## TASK DIRECTIONS
Give every entry again, exactly as it stands.

## MATERIAL PROVIDED
* * *

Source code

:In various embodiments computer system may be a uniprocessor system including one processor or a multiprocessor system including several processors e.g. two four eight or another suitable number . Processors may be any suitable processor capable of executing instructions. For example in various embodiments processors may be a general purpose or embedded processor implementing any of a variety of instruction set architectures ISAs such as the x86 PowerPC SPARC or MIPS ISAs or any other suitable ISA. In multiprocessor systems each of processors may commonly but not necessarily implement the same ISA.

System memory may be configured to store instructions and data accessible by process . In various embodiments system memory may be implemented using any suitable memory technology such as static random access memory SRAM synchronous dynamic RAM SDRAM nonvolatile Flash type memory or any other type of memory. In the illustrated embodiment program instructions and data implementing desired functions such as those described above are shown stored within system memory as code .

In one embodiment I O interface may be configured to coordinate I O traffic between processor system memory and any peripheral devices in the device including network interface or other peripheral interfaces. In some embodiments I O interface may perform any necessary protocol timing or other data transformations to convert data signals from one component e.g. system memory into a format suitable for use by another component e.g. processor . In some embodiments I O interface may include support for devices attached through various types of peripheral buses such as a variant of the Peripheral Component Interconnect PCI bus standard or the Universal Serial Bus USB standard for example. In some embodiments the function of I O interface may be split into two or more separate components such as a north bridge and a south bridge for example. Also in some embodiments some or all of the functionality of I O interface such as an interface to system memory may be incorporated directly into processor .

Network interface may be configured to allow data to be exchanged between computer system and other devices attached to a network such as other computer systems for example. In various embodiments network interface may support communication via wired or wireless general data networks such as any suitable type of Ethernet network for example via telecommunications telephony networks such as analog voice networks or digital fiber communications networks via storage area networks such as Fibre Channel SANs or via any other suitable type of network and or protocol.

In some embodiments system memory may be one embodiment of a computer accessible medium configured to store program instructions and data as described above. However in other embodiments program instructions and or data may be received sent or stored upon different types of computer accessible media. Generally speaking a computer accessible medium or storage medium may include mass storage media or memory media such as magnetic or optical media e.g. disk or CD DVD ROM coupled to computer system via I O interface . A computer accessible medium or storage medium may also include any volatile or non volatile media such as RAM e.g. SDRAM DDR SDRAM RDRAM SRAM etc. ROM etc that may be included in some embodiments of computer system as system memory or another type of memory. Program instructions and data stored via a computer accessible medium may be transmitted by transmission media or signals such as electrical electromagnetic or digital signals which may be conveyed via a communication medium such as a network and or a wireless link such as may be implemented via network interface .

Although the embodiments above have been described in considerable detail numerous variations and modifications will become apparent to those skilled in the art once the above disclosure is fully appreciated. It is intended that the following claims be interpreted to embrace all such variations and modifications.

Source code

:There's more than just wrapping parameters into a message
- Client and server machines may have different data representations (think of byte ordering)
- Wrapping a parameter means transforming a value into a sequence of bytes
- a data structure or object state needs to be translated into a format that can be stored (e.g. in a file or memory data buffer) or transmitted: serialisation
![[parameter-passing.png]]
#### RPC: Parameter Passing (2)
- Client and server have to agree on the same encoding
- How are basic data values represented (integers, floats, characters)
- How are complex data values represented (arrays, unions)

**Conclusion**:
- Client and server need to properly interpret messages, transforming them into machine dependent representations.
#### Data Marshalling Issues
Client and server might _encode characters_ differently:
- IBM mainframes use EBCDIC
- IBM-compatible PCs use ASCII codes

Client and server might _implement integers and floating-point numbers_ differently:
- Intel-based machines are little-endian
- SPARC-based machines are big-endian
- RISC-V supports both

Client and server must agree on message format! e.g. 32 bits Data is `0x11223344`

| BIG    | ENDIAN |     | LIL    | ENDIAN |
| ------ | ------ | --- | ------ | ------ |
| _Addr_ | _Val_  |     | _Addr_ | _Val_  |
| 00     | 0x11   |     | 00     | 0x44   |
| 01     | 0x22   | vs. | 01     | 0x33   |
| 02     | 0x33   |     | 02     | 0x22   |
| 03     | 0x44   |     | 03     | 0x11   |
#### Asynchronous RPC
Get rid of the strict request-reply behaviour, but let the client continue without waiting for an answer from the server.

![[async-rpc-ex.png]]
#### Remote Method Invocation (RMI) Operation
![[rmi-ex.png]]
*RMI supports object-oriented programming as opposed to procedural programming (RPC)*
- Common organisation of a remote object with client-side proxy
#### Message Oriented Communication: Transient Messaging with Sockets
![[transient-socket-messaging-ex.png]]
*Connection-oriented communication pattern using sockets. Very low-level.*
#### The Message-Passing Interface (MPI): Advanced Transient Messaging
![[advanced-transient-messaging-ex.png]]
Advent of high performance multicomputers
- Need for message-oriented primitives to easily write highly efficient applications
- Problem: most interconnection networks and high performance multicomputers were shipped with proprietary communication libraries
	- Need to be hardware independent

* * *

## TASK SOLUTION
Source code

:In various embodiments computer system may be a uniprocessor system including one processor or a multiprocessor system including several processors e.g. two four eight or another suitable number . Processors may be any suitable processor capable of executing instructions. For example in various embodiments processors may be a general purpose or embedded processor implementing any of a variety of instruction set architectures ISAs such as the x86 PowerPC SPARC or MIPS ISAs or any other suitable ISA. In multiprocessor systems each of processors may commonly but not necessarily implement the same ISA.

System memory may be configured to store instructions and data accessible by process . In various embodiments system memory may be implemented using any suitable memory technology such as static random access memory SRAM synchronous dynamic RAM SDRAM nonvolatile Flash type memory or any other type of memory. In the illustrated embodiment program instructions and data implementing desired functions such as those described above are shown stored within system memory as code .

In one embodiment I O interface may be configured to coordinate I O traffic between processor system memory and any peripheral devices in the device including network interface or other peripheral interfaces. In some embodiments I O interface may perform any necessary protocol timing or other data transformations to convert data signals from one component e.g. system memory into a format suitable for use by another component e.g. processor . In some embodiments I O interface may include support for devices attached through various types of peripheral buses such as a variant of the Peripheral Component Interconnect PCI bus standard or the Universal Serial Bus USB standard for example. In some embodiments the function of I O interface may be split into two or more separate components such as a north bridge and a south bridge for example. Also in some embodiments some or all of the functionality of I O interface such as an interface to system memory may be incorporated directly into processor .

Network interface may be configured to allow data to be exchanged between computer system and other devices attached to a network such as other computer systems for example. In various embodiments network interface may support communication via wired or wireless general data networks such as any suitable type of Ethernet network for example via telecommunications telephony networks such as analog voice networks or digital fiber communications networks via storage area networks such as Fibre Channel SANs or via any other suitable type of network and or protocol.

In some embodiments system memory may be one embodiment of a computer accessible medium configured to store program instructions and data as described above. However in other embodiments program instructions and or data may be received sent or stored upon different types of computer accessible media. Generally speaking a computer accessible medium or storage medium may include mass storage media or memory media such as magnetic or optical media e.g. disk or CD DVD ROM coupled to computer system via I O interface . A computer accessible medium or storage medium may also include any volatile or non volatile media such as RAM e.g. SDRAM DDR SDRAM RDRAM SRAM etc. ROM etc that may be included in some embodiments of computer system as system memory or another type of memory. Program instructions and data stored via a computer accessible medium may be transmitted by transmission media or signals such as electrical electromagnetic or digital signals which may be conveyed via a communication medium such as a network and or a wireless link such as may be implemented via network interface .

Although the embodiments above have been described in considerable detail numerous variations and modifications will become apparent to those skilled in the art once the above disclosure is fully appreciated. It is intended that the following claims be interpreted to embrace all such variations and modifications.

Source code

:There's more than just wrapping parameters into a message
- Client and server machines may have different data representations (think of byte ordering)
- Wrapping a parameter means transforming a value into a sequence of bytes
- a data structure or object state needs to be translated into a format that can be stored (e.g. in a file or memory data buffer) or transmitted: serialisation
![[parameter-passing.png]]
#### RPC: Parameter Passing (2)
- Client and server have to agree on the same encoding
- How are basic data values represented (integers, floats, characters)
- How are complex data values represented (arrays, unions)

**Conclusion**:
- Client and server need to properly interpret messages, transforming them into machine dependent representations.
#### Data Marshalling Issues
Client and server might _encode characters_ differently:
- IBM mainframes use EBCDIC
- IBM-compatible PCs use ASCII codes

Client and server might _implement integers and floating-point numbers_ differently:
- Intel-based machines are little-endian
- SPARC-based machines are big-endian
- RISC-V supports both

Client and server must agree on message format! e.g. 32 bits Data is `0x11223344`

| BIG    | ENDIAN |     | LIL    | ENDIAN |
| ------ | ------ | --- | ------ | ------ |
| _Addr_ | _Val_  |     | _Addr_ | _Val_  |
| 00     | 0x11   |     | 00     | 0x44   |
| 01     | 0x22   | vs. | 01     | 0x33   |
| 02     | 0x33   |     | 02     | 0x22   |
| 03     | 0x44   |     | 03     | 0x11   |
#### Asynchronous RPC
Get rid of the strict request-reply behaviour, but let the client continue without waiting for an answer from the server.

![[async-rpc-ex.png]]
#### Remote Method Invocation (RMI) Operation
![[rmi-ex.png]]
*RMI supports object-oriented programming as opposed to procedural programming (RPC)*
- Common organisation of a remote object with client-side proxy
#### Message Oriented Communication: Transient Messaging with Sockets
![[transient-socket-messaging-ex.png]]
*Connection-oriented communication pattern using sockets. Very low-level.*
#### The Message-Passing Interface (MPI): Advanced Transient Messaging
![[advanced-transient-messaging-ex.png]]
Advent of high performance multicomputers
- Need for message-oriented primitives to easily write highly efficient applications
- Problem: most interconnection networks and high performance multicomputers were shipped with proprietary communication libraries
	- Need to be hardware independent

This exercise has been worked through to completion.